There is at least one comparison with the 1970s that will please the government. Despite intense pressure on households from soaring inflation, unemployment in Britain fell in the three months to July to the lowest rate since July 1974.
At 3.6%, down from a rate of 3.8% in the three months to June, the proportion of people out of work hasn’t been lower for almost 50 years. With a long recession on the immediate horizon and rising living costs hitting households hard, this signal of strength in the jobs market will provide at least some comfort.
However, this is where the good news ends. Despite low unemployment and job vacancies close to a record high, British workers aren’t seeing this tightness in the jobs market translate into pay growth anywhere near the rate of inflation.
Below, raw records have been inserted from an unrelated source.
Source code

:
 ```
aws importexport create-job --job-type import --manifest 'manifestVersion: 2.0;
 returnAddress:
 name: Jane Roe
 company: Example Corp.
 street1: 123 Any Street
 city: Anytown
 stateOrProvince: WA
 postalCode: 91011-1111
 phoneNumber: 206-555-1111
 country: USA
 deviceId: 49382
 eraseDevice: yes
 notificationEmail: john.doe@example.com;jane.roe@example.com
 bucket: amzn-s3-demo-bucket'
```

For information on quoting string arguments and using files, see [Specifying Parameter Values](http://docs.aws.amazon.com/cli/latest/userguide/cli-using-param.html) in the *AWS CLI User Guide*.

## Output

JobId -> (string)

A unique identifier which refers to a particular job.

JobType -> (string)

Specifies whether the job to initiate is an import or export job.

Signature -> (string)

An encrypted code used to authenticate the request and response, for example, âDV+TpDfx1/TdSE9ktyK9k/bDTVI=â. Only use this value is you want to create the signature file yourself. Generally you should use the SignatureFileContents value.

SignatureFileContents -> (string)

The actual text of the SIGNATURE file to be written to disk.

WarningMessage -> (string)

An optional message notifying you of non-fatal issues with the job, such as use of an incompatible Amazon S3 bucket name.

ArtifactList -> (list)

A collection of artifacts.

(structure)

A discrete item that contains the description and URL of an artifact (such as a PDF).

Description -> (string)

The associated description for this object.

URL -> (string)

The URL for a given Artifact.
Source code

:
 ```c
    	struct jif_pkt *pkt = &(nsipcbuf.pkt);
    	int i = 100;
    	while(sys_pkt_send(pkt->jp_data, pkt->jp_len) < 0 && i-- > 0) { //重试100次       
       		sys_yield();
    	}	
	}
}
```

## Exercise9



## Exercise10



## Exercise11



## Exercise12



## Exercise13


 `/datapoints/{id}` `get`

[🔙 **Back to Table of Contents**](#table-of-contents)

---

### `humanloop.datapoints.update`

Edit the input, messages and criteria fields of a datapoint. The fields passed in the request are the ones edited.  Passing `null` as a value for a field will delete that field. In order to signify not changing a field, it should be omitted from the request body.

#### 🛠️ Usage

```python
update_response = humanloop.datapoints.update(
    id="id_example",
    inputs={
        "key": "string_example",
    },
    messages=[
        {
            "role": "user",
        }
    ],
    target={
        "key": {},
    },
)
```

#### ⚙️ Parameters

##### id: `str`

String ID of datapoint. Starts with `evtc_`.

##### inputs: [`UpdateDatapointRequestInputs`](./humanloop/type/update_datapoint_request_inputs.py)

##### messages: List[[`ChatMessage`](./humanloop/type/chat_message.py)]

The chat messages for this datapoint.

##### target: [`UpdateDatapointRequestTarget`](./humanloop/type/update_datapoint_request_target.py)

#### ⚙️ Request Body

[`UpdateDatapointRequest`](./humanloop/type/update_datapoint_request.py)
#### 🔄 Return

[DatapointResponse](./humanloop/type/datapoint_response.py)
In real terms – adjusting for the cost of living – regular pay fell by 2.8%, the biggest annual fall on records dating back 20 years. Forget warnings of a wage-price spiral (when pay growth adds to inflationary pressure): for most people the pay squeeze will make the coming winter among the toughest in living memory.
In the cost of living crisis some workers are securing stronger pay rises than others, with public sector pay growth before inflation of 2%, compared with 6% in the private sector – the largest difference the Office for National Statistics has ever reported.
For the Bank of England, rate-setters will focus on wage growth before inflation. Across all sectors of the economy, regular pay rose by 5.2%, a significantly faster rate than pre-Covid. However, it would be misplaced to focus on this figure for long.
The big worry is that the jobs market could be coming close to a tipping point, as Britain stands on the brink of a lengthy recession.